To understand what truly makes His & Hers great, we have to dig into what the show is actually about. And to do that, we must talk spoilers. So turn away (and be sure to come back later!) if you don’t want to know who the murderer is and how the show ends.
Full Spoilers ahead for all six episodes of His & Hers.
When you approach a show like His & Hers, it’s easy to take it on its face as a bingeable, glossy mystery where everything is wrapped up by the finale. And it is! But it’s also much more.
The central mystery (who killed Rachel Hopkins?) is laid out at the very beginning of the show and resolved in an entertaining, if fairly typical fashion.
But Anna and Jack’s involvement, while unclear at the beginning, is slowly revealed to be much more than meets the eye.
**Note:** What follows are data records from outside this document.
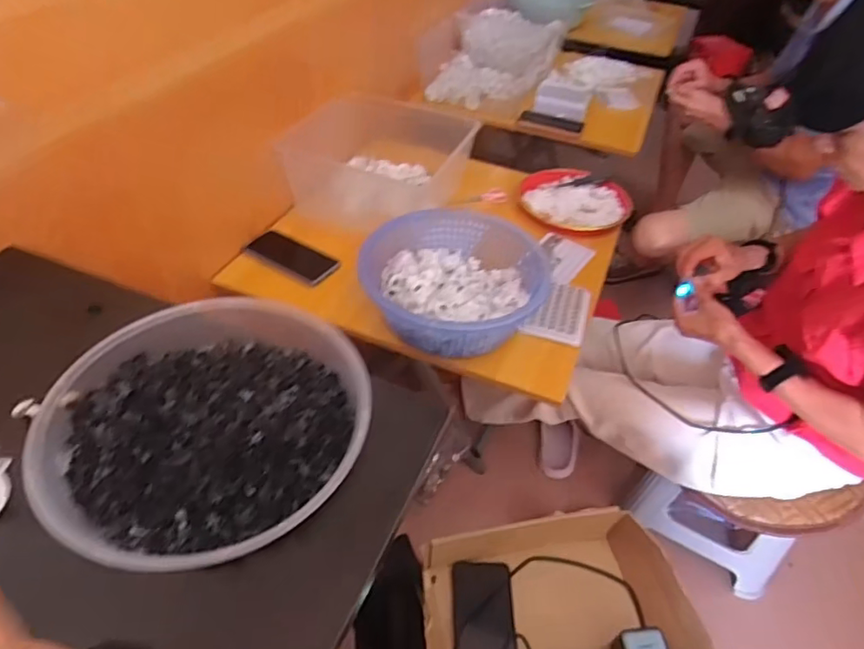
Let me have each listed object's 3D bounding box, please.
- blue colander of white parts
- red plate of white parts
[{"bbox_3d":[0.036,-0.073,0.887,0.282,0.092,0.262,2,45,-2],"label":"blue colander of white parts"},{"bbox_3d":[0.294,-0.252,1.182,0.217,0.042,0.209,2,45,-2],"label":"red plate of white parts"}]

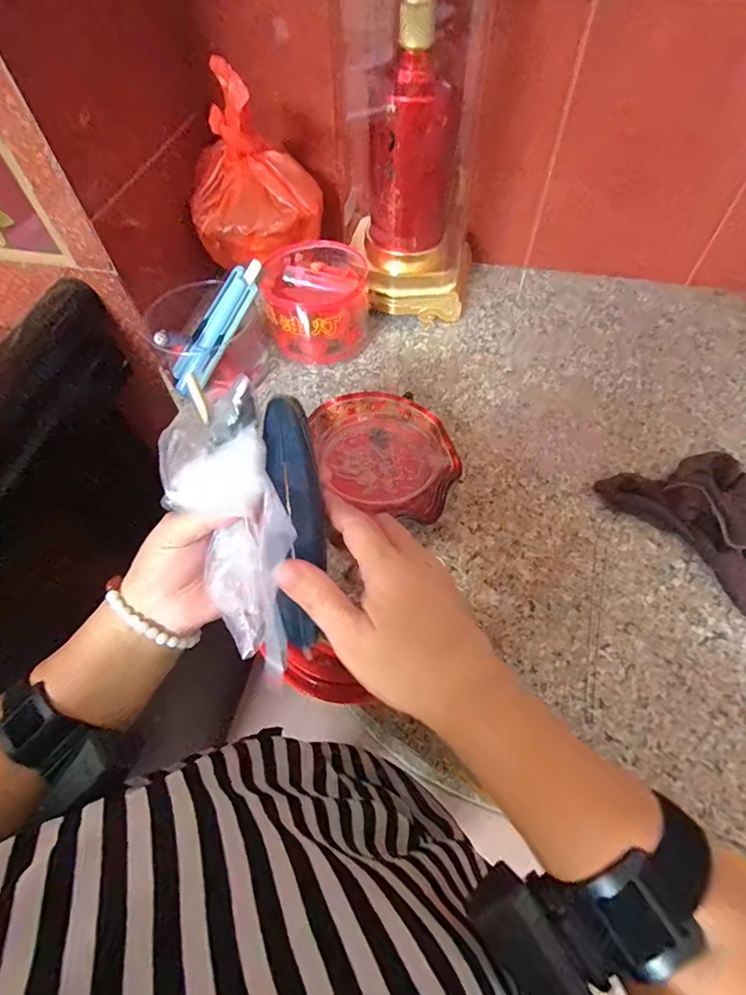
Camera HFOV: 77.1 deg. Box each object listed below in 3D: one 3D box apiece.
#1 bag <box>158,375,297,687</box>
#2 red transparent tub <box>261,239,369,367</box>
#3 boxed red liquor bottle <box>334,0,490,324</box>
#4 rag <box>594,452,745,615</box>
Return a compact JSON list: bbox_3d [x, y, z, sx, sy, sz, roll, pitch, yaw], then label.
[{"bbox_3d":[-0.084,0.021,0.283,0.066,0.041,0.162,-11,100,-4],"label":"bag"},{"bbox_3d":[-0.062,-0.216,0.525,0.107,0.081,0.120,-13,59,-6],"label":"red transparent tub"},{"bbox_3d":[0.035,-0.350,0.475,0.131,0.301,0.134,-2,58,1],"label":"boxed red liquor bottle"},{"bbox_3d":[0.311,0.011,0.398,0.127,0.039,0.175,-35,63,-18],"label":"rag"}]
In short, Rachel was part of a high school “Mean Girls” group that also included Anna, Jack’s sister Zoe, eventual school headmistress Helen, and outcast Catherine. One by one, the girls, now adults, are murdered. The series leads us to believe that they’re all killed by a grown-up Catherine, now calling herself Lexi and posing as Anna’s rival news anchor.
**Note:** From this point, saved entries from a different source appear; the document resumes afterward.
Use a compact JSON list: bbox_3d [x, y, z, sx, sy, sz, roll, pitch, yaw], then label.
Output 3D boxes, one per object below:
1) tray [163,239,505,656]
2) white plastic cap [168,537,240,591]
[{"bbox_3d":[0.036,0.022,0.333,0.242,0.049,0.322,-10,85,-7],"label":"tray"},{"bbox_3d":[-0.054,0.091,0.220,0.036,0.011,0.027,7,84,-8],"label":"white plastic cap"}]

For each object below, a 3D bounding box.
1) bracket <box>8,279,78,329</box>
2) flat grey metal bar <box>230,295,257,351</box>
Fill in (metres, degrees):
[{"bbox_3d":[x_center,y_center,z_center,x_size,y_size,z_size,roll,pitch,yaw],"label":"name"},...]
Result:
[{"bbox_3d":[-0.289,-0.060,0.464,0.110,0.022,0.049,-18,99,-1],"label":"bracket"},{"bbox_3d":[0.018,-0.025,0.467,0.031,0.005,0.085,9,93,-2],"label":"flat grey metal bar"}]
In between the action, we’re treated to scenes of Jack and Anna leaving a thousand things unsaid with sparing glances and fleeting moments together. By the final episode, everything neatly fits together. Lexi, who supposedly killed out of revenge for the bullying she suffered decades ago, is dispatched by Priya after a brutal fight with Anna.
Pretty clean resolution, right? Well, there’s still almost an entire episode to go at this point so you know nothing is as it seems.
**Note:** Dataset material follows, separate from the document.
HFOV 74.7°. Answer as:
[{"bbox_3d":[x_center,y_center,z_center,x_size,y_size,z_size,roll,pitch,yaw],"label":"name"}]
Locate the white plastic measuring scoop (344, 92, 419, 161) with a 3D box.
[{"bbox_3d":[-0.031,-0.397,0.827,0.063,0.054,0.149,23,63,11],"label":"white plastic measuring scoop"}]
We flash forward to a year later. Anna and Jack are back together. She has her dream job and is pregnant. They’re co-parenting Jack’s orphaned niece and all seems right with the world. They go back to Dahlonega to visit Alice, Anna’s mother, who’s showing signs of dementia. Alice leaves a letter for Anna and - TWIST - it’s revealed that Alice, not Lexi, is the real killer. After viewing a video tape of Anna being raped as a teenager and the other girls doing nothing to stop it, Alice decided to hunt down all of the girls as payback.
This in and of itself is not exceptional. Red herrings in murder mysteries are nothing new. But the end of His & Hers both elevates the wow factor and sends a message with a capital M. Alice - who spent her life overlooked and discarded by everyone in her community, was accidentally responsible for the death of Anna and Jack’s daughter, and faked her dementia as a cover story for the murders - decided to give her daughter the life and opportunity she never had herself. As she says to Anna when explaining her motivations:
“Killing Rachel brought you home.
Killing Helen kept you here.
Killing Zoe gave you the family you lost.”
Twisted as they were, Alice’s actions are a macabre meditation on motherhood itself. And thus the true nature of His & Hers comes into focus: the lengths parents will go to protect their children and the devastation that comes when they’re unable to do so. This theme gradually builds throughout the series and explodes in a truly shocking denouement that makes you want to go back and re-watch the entire show.
His & Hers doesn’t reinvent the murder mystery. But it does kick it into a gear that’s far too rare in the genre nowadays. It’s entertaining, gripping, and heartbreaking from beginning to end, and achieves the rare feat of making you think long after the credits roll.